Matt Sparrow has gone a long way since his double at home to Southampton.
To the other side of the globe, in fact, and a new life in Australia.
But the former Albion midfielder still remembers his best goal for the club, his close-range second and a win which sent Gus Poyet’s mid-table Championship side back on course.
Two days after losing at bottom team Coventry on New Year’s Eve - and with ten players out injured or suspended – Albion beat the leaders 3-0.
It was a repeat of the scoreline by which they had lost at St Mary’s few weeks earlier.
Jake Forster-Caskey scored on his first senior start to tip the balance against a Saints side who had seen striker Rickie Lambert sent-off.
Then Sparrow let fly from way outside the box and doubled the lead.
It was that one which has gone into Amex folklore, although he later added his second and the hosts’ third before Gordon Greer was sent-off for elbowing.
Sparrow is now based in Western Australia and recalls that winter’s afternoon in Falmer.
He said: “Those goals have stuck in my mind.
“One was an absolute belter, probably the best I got in Albion colours.
“We had a few out but we still had some decent players, looking at the line-up.
“The turning point was Rickie Lambert’s sending-off because we rode our luck in the first half, when they had that shot and it looked like it had gone over the line.
“It was nice to put one over my old manager Nigel Adkins.”
The shot ‘off the line’ saw Steve Cook deny Adam Lallana right in front of the North Stand.
Adkins, who had managed Sparrow at Scunthorpe, was unhappy a goal was not given, this being in the days before goal-line technology.
And he was not best pleased with the incident involving Adam El-Abd which saw Lambert dismissed.
Former Albion left-back Dan Harding, given a torrid time by home fans, had been taken off late in the first half having flirted with a second yellow.
Adkins said: “We scored a goal but the linesman hasn’t seen it. The ball has actually crossed the line. Goal-line technology shouts out.”

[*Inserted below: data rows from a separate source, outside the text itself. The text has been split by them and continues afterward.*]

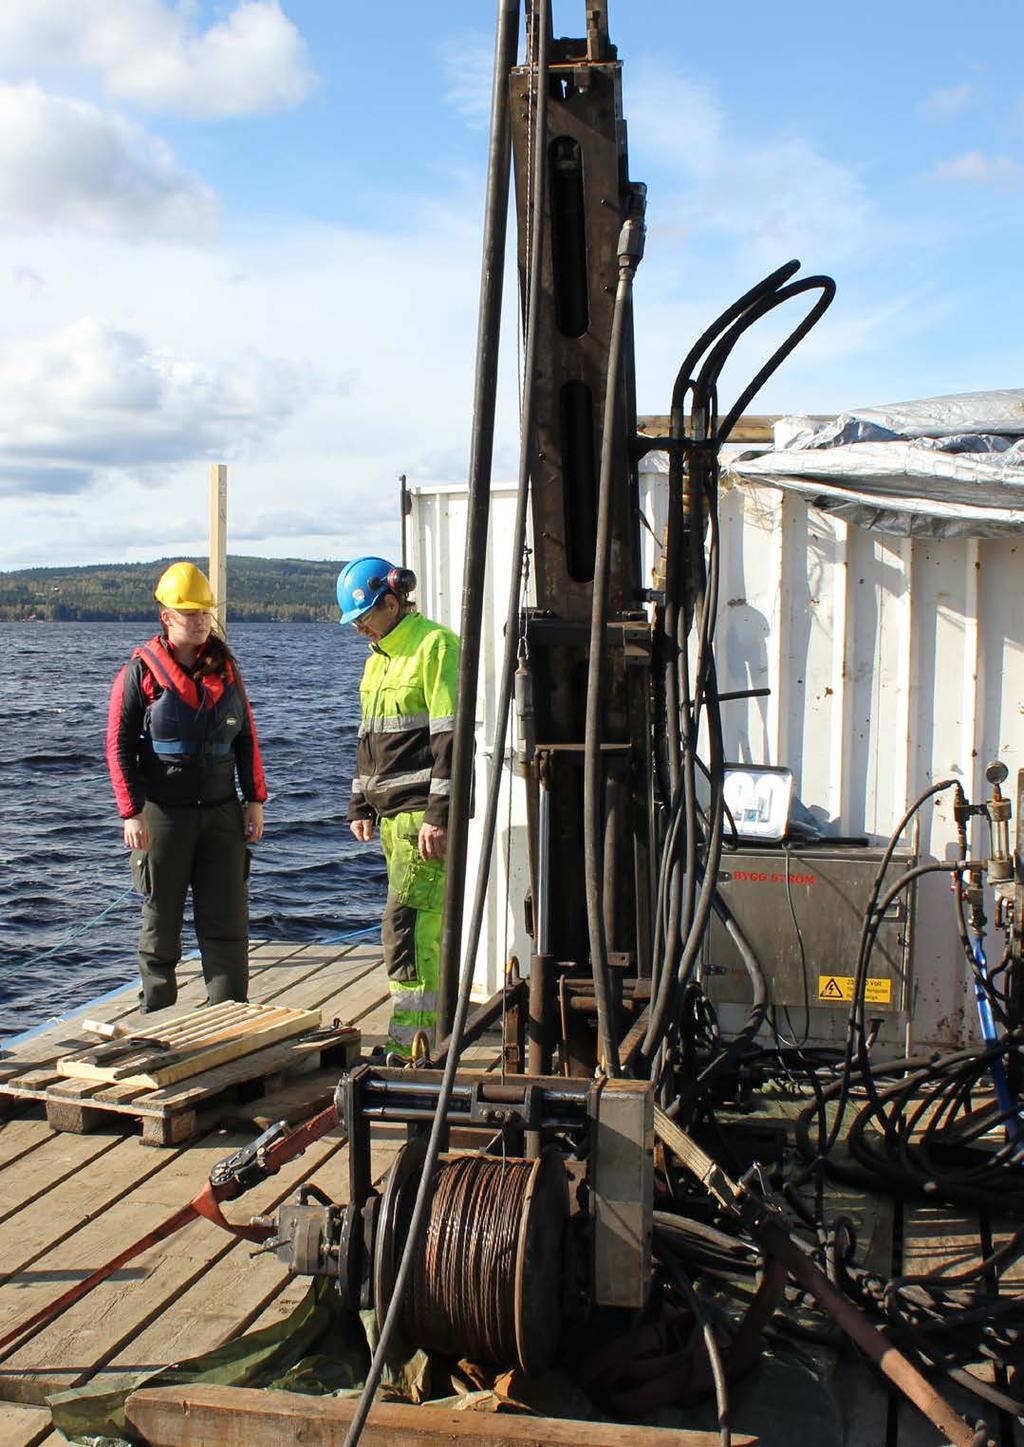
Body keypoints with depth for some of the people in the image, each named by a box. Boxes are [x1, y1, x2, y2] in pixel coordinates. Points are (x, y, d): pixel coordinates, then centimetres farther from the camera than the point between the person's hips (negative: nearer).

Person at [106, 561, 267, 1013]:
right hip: (163, 813, -3)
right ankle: (156, 1018, 19)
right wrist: (132, 812, -11)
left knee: (227, 921, 3)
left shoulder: (224, 665, 8)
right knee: (160, 920, 8)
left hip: (221, 811, 4)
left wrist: (254, 799, 7)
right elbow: (118, 745, -5)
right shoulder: (141, 670, -5)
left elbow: (246, 735, 13)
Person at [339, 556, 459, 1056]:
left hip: (424, 810, -9)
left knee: (406, 923, -12)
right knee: (426, 920, 13)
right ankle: (439, 1019, 21)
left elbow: (452, 737, -17)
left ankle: (410, 1042, -9)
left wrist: (439, 815, -21)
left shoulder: (434, 646, -10)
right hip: (392, 812, 9)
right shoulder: (378, 658, 19)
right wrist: (361, 805, 20)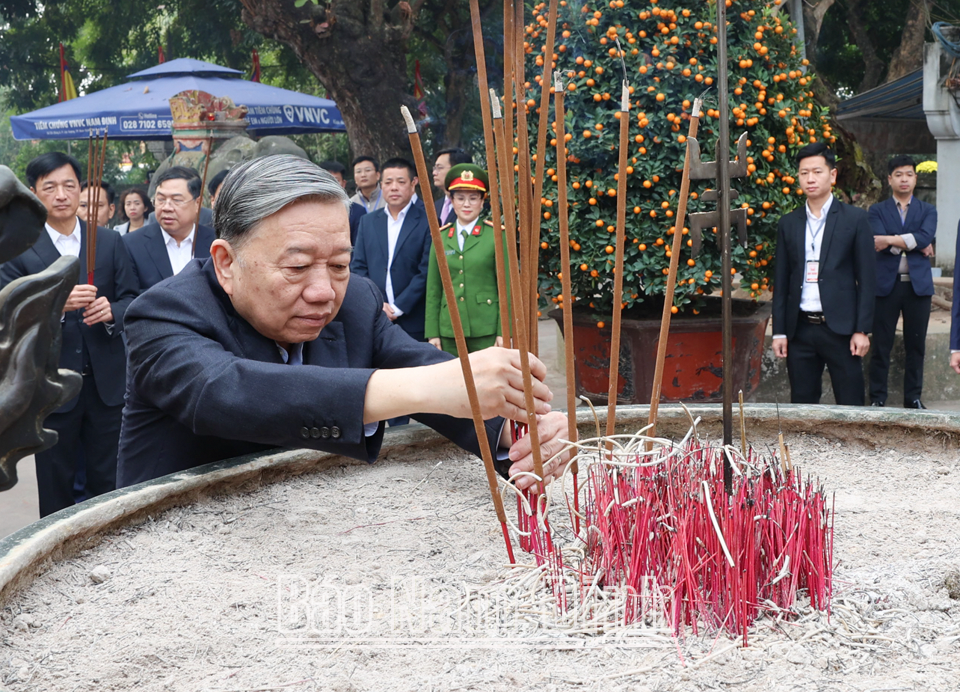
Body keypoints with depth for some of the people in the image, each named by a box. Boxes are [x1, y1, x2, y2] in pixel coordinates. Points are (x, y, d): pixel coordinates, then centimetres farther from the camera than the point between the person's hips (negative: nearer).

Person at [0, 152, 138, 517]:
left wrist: (111, 310, -15)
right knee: (55, 486, 9)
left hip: (107, 381, 2)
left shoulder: (110, 242, 7)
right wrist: (56, 304, -25)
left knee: (109, 483, 10)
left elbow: (132, 300, 7)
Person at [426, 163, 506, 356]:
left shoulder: (496, 235, 1)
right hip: (449, 331, 3)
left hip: (486, 331, -3)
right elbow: (433, 289, 10)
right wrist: (432, 332, 5)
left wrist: (504, 332, -7)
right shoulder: (441, 238, 10)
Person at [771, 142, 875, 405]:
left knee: (851, 408, -1)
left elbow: (867, 278, 0)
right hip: (800, 329, 3)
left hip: (841, 328, -3)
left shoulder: (854, 219, 1)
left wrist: (862, 329, -6)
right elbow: (781, 282, 11)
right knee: (802, 406, 7)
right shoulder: (788, 223, 10)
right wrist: (779, 331, 5)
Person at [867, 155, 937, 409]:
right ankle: (877, 398, 9)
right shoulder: (877, 210, 8)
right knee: (881, 345, 1)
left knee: (916, 345, 6)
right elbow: (878, 241, -10)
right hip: (886, 284, -1)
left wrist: (892, 240, -14)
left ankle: (913, 397, 16)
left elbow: (926, 236, -8)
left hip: (918, 285, 2)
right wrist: (915, 244, -11)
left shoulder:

Poyet responded: ‘I didn’t see it.”
Sparrow felt he was up and running that day and recalled: “I was playing well that year but I got sent off at home to Leicester and that was really the downfall of my career at Brighton.
“I came back at Forest away but got two yellow cards and that was the end of me.
“They started bringing in new players and in the third season I got paid up.
“I had great times there. League One champions with 95 points and the second season was still decent but the third was a write-off, which was a disappointment.
“But, overall, I really enjoyed my time down there and I had family there. It was good while it lasted.”
Sparrow has kept in intermittent contact with fellow midfielder Gary Dicker and congratulated him on his recent new appointment in the USA.
He said: “I speak to Dicksy quite a few times.
“I didn’t see that move coming because he was doing well with the under-21s but it’s a big opportunity in America.
“I speak to Nooney (former winger Craig Noone) now and again because he was in Australia managing MacArthur.
“He was in Perth a couple of weeks ago so I got in touch then.”
Sparrow also kept in touch with Tommy Elphick, with whom he stayed in Woodingdean in his first season with the Seagulls.
His own move Down Under has proved to be an inspired decision and he is currently manager of Bayswater City in Perth.
He said: “I finished off my English career at Lincoln City in the Conference, 20 minutes away from my house. I just got to the stage where I didn’t want to be travelling up and down the country, Tuesday and Saturday, to be a squad player at 35.
“I had a couple of mates in Perth and they said why not come out and play there, live the life a bit.
“I had just split up with ex so I said, ‘Why not?’.
“I was on the flight a month later and have never looked back.
“I have been here about seven years now, playing semi-pro.
“And two years ago I became a manager here.
“I’m loving it really, learning every day and week by week.
“We train three times a week and play on Saturdays.
“I’m settled. I’ve joined a new club this year, a bit bigger and more ambitious, and I have more of a budget to sign new players.
“I live by the river and beach, new missus, two boys, aged one and five.”
It is not his first success when trying his luck from long-distance.
Albion: Brezovan; Cook, Greer, El-Abd, Taricco (Hall 54); Bridcutt, Forster-Caskey, Sparrow; LuaLua (Harley 85), Buckley, Mackail-Smith. Subs Not Used: Ankergren, Paynter, Vicente.
Southampton: Davis; Richardson, Martin, Hooiveld, Harding (Fox 40); Cork, Hammond, Lallana (Reeves 73); Do Prado (Forte 60), Connolly, Lambert. Subs Not Used: Bialkowski, Holmes.